There were also developments in the follow-on actions brought by the NHS in relation to the Lundbeck and Servier pay-for-delay cases in July:
- The Lundbeck claims by the NHS were transferred from the High Court to the Competition Appeal Tribunal. For Brexit geeks, it is interesting to note that the Court applied Regulation 18(3A) of the Civil Procedure Rules 1998 (Amendment) (EU Exit) Regulations 2019 (SI 2019/521), which means permission of the Court is not required, in respect of the defendants based outside the UK in Member States of the EU, to serve the High Court Claim Form out of the jurisdiction.
- The UK Supreme Court confirmed the judgments by the High Court (Mr Justice Peter Roth) and Court of Appeal striking out one of three claims from the NHS against Servier in relation to Perindopril, the drug that was also subject to the European Commission’s pay-for-delay case, which is itself currently on appeal at the EU’s highest court. The judgment is discussed in our ‘other developments’ September update, as the claim that was struck out does not rely on the antitrust prohibitions. The claims under the antitrust prohibitions continue.

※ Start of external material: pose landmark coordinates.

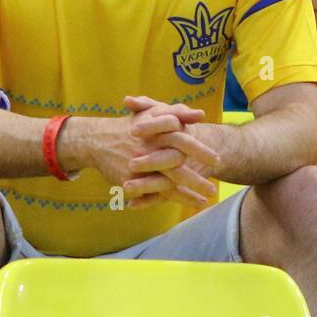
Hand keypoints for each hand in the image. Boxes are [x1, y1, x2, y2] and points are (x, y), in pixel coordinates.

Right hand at [61, 101, 217, 210]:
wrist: (98, 140)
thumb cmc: (131, 126)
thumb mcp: (152, 113)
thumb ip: (177, 112)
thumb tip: (201, 114)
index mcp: (155, 132)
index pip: (182, 141)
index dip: (200, 151)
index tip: (217, 160)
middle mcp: (147, 149)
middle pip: (177, 165)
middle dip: (196, 178)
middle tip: (213, 188)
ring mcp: (139, 167)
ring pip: (167, 183)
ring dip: (187, 193)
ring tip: (205, 200)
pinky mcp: (130, 182)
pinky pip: (153, 193)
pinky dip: (168, 198)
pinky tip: (184, 204)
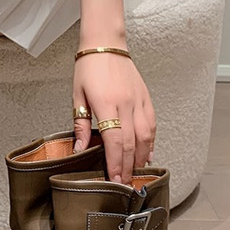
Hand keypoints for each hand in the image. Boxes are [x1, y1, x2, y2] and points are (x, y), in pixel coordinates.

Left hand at [72, 52, 155, 184]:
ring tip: (135, 173)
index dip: (115, 163)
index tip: (115, 180)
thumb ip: (81, 125)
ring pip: (146, 136)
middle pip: (131, 143)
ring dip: (141, 157)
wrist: (106, 45)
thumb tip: (80, 150)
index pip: (114, 142)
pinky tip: (147, 154)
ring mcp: (139, 101)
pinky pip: (152, 125)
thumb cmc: (88, 69)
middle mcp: (126, 104)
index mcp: (107, 104)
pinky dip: (151, 142)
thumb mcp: (77, 97)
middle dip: (128, 167)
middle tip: (125, 185)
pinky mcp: (146, 98)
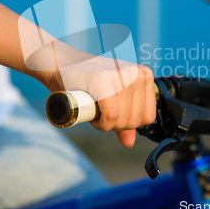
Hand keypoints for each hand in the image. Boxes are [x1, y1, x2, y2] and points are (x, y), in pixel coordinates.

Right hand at [41, 47, 156, 147]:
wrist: (62, 66)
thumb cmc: (88, 83)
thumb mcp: (112, 99)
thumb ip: (124, 118)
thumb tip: (129, 142)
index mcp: (144, 75)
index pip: (148, 116)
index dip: (129, 124)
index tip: (113, 116)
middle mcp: (137, 73)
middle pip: (136, 120)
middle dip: (116, 125)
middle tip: (100, 114)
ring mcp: (122, 75)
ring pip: (123, 120)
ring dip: (106, 125)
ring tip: (95, 111)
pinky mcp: (104, 80)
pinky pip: (111, 116)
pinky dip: (101, 123)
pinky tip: (93, 115)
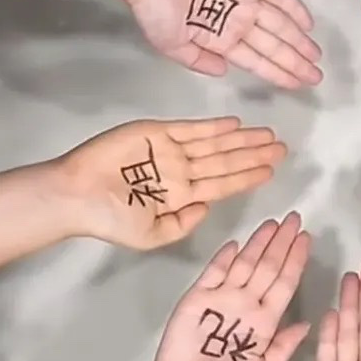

Also in the field of damages (but not involving healthcare), the Competition Appeal Tribunal for the first time ever approved an opt-out class action in Merricks v MasterCard. Further collective claims against BT, Apple, Qualcomm, and Google are moving towards the same point where the Tribunal will have to decide whether or not to give permission for the collective proceedings to continue by making a Collective Proceedings Order under section 47B of the Competition Act 1998.
[The author has had different levels of involvement in the three excessive pricing cases at the CMA and two of them may be appealed in the Competition Appeal Tribunal. The blog will therefore refrain from commenting substantively on them until doing so would be appropriate.]